On Wednesday, Tillis responded to a rebuke of him by President Donald Trump, who said the Senator from North Carolina was a “loser.”

“That obviously qualifies me to be the Homeland Security secretary,” he told CNBC.

In his letter to Secretary Noem, Tillis wrote that he was seeking “clarification” on “multiple public reports” from North Carolina that “allege that U.S. citizens were detained, subject to force, and experienced damage to personal property.”

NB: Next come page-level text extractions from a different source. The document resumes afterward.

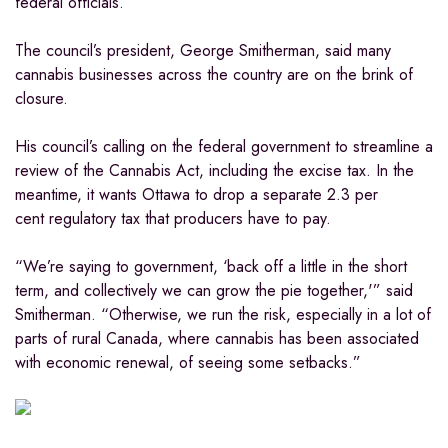
federal officials.
The council’s president, George Smitherman, said many
cannabis businesses across the country are on the brink of
closure.
His council’s calling on the federal government to streamline a
review of the Cannabis Act, including the excise tax. In the
meantime, it wants Ottawa to drop a separate 2.3 per
cent regulatory tax that producers have to pay.
“We’re saying to government, ‘back off a little in the short
term, and collectively we can grow the pie together,'” said
Smitherman. “Otherwise, we run the risk, especially in a lot of
parts of rural Canada, where cannabis has been associated
with economic renewal, of seeing some setbacks.”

“Local reporting describes, among other incidents, a U.S. citizen detained twice in a single day, with the second encounter involving agents shattering the individual’s vehicle window and forcibly removing him from the car. Other reports describe an 18-year-old U.S. citizen detained at his workplace in Cary, North Carolina, and later dropped off at a different location, where CBP agents tossed his belongings,” he wrote, asking if they “reflect substantiated incidents.”

Tillis also shared similar concerns in Minneapolis, Minnesota, “where DHS enforcement actions reportedly involved U.S. citizens, use of force, reliance on administrative warrants, and unclear predication for initial engagements.”

“Taken together, these events point to a broader transparency and accountability gap in DHS interior enforcement operations that this Committee has a responsibility to address.”

Tillis’s sweeping demand calls for “all encounter-level data for DHS interior enforcement operations conducted in North Carolina and Minneapolis, including all stops, detentions, questioning, searches, releases, uses of force, property damage incidents, and encounters involving U.S. citizens,” among other items.

He noted that his “requests apply to all DHS components engaged in interior enforcement activities.”

Tillis also asked for training materials governing “obligations with respect to constitutional protections for U.S. citizens and lawful residents and describe how compliance is assessed and enforced.”

And he called for DHS policies “addressing entry into private residences based solely on administrative warrants, including how compliance with the Fourth Amendment is assessed, enforced, and reviewed in practice.”